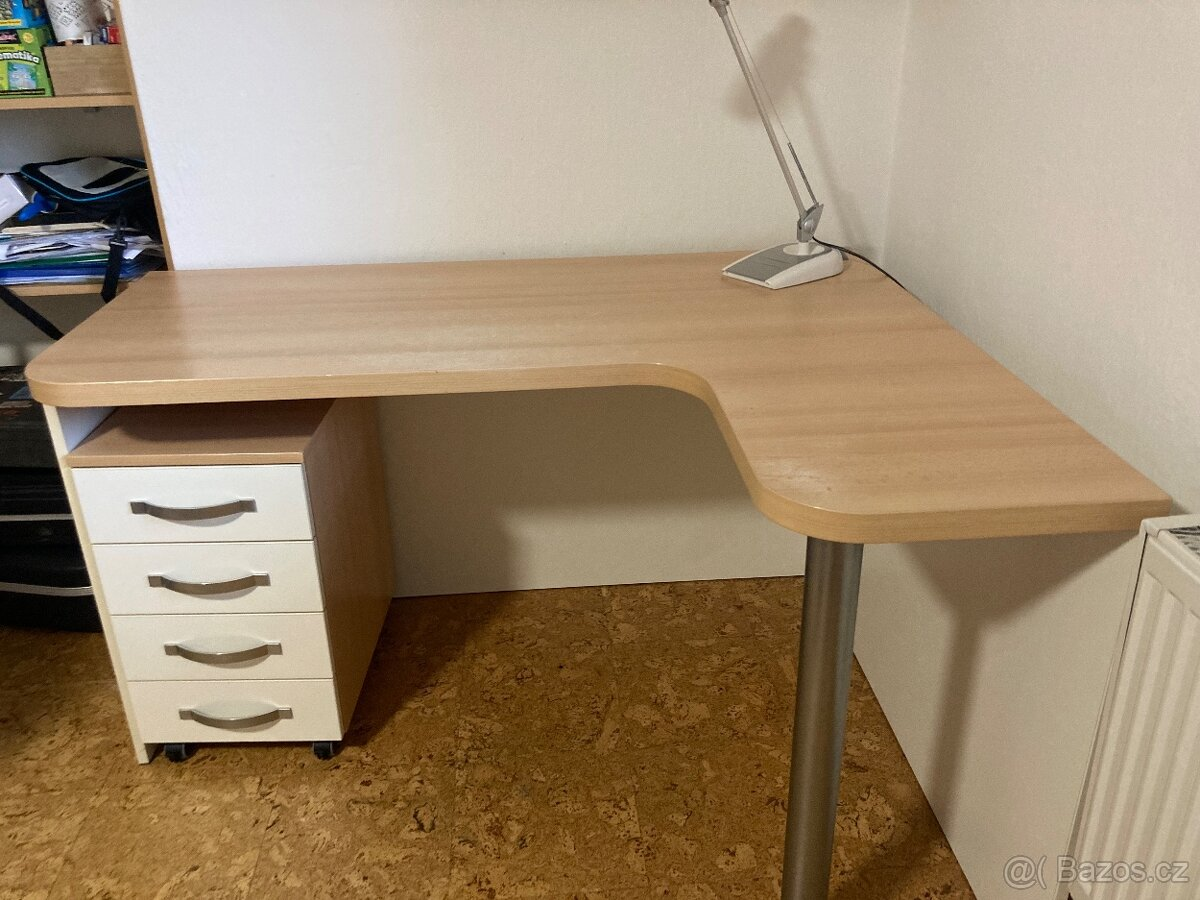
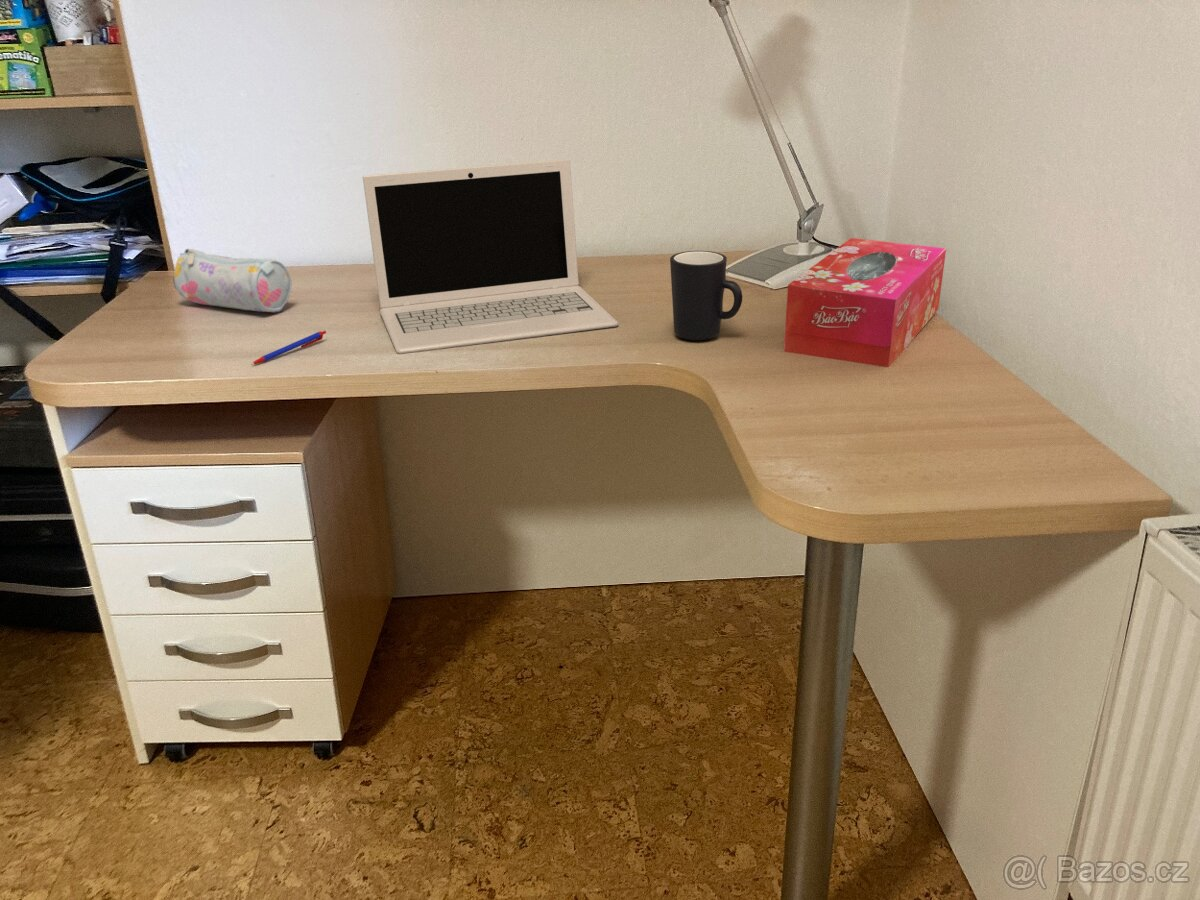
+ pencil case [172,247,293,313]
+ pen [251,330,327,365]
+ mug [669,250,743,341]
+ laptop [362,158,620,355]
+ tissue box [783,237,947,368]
-*-
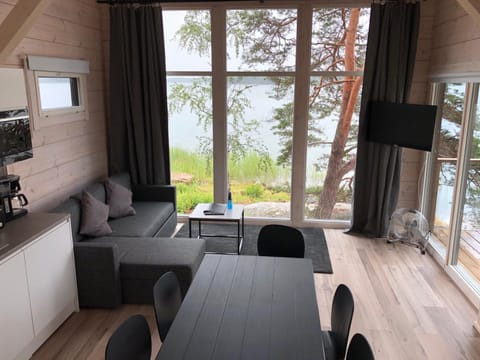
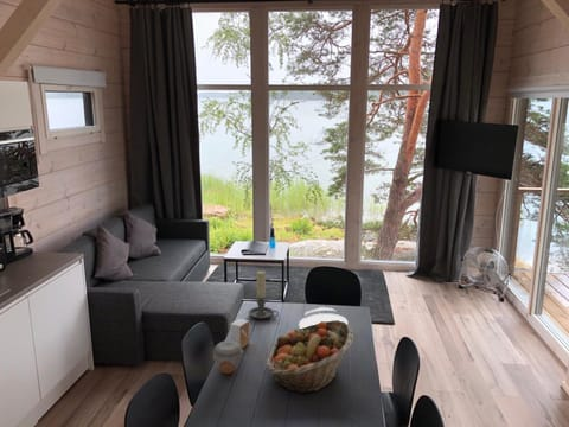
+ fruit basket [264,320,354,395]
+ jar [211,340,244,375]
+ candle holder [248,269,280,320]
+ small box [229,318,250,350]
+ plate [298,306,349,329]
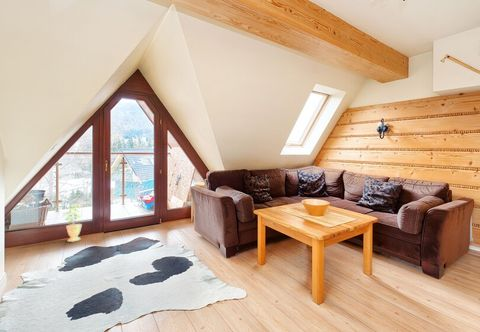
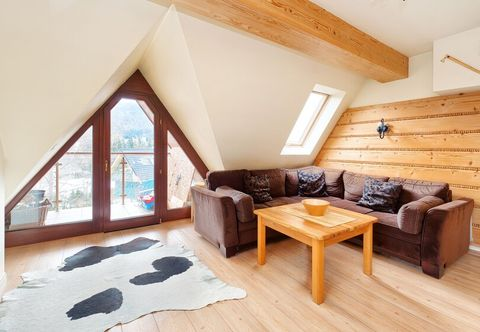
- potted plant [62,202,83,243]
-*-
- _What needs to be done_
Above are some records; quote exactly and only the lines that begin at the line containing "candle holder [248,269,280,320]" and stop after the line containing "- potted plant [62,202,83,243]", leaving out the pictures.

- _Reply_
+ candle holder [248,269,280,320]
+ small box [229,318,250,350]
+ plate [298,306,349,329]
- potted plant [62,202,83,243]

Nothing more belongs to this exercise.